Stored data entries:

---

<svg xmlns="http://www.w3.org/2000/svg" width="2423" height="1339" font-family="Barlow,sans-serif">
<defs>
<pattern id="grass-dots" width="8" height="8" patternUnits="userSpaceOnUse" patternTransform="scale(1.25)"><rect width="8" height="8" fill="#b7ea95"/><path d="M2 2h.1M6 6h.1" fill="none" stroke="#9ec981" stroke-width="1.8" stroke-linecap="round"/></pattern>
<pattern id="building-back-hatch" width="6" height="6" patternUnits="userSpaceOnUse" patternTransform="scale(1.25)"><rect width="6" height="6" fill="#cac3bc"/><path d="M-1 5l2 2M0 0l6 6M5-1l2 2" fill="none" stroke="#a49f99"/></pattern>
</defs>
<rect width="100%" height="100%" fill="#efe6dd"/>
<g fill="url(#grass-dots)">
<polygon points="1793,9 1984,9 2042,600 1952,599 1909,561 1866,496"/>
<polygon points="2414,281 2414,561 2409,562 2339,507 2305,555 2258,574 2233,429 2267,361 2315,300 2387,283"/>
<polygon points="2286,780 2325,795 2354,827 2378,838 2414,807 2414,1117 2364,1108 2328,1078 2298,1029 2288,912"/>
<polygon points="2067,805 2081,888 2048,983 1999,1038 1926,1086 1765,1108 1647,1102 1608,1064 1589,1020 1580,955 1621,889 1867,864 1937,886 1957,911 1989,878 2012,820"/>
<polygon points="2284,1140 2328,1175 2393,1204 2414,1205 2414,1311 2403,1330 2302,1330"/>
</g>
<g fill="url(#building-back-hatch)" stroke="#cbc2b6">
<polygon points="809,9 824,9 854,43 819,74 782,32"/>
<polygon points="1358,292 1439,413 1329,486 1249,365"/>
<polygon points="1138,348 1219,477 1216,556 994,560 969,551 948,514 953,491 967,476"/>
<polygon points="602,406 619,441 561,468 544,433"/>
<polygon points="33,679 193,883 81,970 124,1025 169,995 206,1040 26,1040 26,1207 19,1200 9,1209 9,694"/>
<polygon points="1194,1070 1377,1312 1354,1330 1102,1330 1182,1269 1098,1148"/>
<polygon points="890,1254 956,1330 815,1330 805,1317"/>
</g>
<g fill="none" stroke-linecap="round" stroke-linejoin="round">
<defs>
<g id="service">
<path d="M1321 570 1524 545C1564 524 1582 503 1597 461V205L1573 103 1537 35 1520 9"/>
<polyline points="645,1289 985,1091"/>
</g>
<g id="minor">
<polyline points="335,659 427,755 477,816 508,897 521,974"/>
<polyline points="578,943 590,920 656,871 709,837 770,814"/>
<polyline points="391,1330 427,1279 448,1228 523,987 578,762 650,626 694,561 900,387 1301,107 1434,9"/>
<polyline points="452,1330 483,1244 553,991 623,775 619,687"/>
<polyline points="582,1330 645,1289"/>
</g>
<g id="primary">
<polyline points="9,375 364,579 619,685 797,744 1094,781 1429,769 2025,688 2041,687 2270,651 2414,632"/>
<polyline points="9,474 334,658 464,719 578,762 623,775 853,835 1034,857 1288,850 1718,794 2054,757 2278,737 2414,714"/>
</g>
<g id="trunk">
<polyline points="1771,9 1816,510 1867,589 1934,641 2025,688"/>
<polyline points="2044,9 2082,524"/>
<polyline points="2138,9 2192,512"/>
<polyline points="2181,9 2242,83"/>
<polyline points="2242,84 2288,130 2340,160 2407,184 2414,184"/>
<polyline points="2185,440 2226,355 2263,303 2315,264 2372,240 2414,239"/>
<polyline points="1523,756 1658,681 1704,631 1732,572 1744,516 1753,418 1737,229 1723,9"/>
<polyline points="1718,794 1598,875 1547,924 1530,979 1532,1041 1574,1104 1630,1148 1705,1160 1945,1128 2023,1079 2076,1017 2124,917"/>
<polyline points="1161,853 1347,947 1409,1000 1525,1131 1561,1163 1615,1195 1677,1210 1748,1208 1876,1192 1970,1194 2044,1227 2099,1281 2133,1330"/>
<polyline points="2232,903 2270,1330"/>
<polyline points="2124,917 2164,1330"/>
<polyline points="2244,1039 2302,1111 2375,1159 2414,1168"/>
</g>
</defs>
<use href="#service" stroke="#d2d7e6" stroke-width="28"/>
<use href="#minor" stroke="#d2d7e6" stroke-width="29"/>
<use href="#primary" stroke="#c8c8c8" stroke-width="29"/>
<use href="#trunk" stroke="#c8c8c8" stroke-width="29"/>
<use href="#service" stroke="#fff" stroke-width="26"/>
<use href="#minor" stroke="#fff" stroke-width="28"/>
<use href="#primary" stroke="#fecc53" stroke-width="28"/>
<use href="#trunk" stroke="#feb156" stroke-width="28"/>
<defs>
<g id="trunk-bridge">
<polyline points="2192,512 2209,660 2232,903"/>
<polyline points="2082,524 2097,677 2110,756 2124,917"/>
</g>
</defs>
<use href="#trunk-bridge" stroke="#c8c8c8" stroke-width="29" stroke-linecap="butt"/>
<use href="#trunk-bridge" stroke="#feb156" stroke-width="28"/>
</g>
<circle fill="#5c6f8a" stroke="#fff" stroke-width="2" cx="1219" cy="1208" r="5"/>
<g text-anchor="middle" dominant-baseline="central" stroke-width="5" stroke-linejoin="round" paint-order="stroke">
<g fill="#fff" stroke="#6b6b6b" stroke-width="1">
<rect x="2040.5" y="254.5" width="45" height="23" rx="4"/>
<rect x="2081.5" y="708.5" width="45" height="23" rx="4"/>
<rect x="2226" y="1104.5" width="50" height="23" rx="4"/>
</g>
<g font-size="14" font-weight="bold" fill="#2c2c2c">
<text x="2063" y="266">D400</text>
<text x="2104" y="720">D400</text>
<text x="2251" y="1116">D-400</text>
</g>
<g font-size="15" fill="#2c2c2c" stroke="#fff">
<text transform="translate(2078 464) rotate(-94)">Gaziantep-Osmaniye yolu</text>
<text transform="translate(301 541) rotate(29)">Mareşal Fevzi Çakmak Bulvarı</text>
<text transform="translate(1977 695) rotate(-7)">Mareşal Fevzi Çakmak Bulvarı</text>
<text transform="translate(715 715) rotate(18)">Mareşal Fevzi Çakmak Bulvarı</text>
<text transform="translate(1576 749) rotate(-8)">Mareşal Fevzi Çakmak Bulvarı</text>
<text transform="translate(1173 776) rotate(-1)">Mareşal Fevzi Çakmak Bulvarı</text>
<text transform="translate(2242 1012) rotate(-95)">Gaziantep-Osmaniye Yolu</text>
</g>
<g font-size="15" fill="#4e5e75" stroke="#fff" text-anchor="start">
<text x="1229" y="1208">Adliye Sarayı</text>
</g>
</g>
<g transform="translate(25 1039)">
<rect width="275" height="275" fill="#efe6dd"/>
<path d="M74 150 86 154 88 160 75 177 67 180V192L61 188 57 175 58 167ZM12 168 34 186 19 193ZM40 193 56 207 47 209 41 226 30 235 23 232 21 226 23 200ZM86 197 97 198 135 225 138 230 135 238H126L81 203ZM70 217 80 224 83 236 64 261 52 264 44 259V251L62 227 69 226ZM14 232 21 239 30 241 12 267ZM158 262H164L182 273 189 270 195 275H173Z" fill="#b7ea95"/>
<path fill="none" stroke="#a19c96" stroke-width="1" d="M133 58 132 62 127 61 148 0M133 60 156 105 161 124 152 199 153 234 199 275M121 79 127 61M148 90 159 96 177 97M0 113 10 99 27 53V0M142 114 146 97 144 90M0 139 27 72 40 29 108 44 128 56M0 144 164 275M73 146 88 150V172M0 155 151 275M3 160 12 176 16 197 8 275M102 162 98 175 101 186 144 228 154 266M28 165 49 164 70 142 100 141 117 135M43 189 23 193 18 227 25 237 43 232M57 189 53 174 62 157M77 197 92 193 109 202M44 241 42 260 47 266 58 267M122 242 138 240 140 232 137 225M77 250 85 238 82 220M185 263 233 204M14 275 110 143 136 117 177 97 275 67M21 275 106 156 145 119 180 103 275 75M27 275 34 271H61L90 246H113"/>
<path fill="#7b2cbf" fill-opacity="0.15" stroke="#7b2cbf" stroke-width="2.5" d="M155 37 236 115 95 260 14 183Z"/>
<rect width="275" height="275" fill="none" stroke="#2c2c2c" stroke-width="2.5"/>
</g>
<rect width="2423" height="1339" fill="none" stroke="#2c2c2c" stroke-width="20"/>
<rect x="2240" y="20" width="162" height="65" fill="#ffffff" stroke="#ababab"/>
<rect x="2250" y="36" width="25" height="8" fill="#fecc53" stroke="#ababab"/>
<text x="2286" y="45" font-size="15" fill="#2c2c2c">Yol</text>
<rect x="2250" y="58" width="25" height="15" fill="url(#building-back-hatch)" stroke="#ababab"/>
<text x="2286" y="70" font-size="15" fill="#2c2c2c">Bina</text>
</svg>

---

Required work:
Could you find every line in the records above that contains the word "linejoin" and copy it?

Solution to this exercise:
<g fill="none" stroke-linecap="round" stroke-linejoin="round">
<g text-anchor="middle" dominant-baseline="central" stroke-width="5" stroke-linejoin="round" paint-order="stroke">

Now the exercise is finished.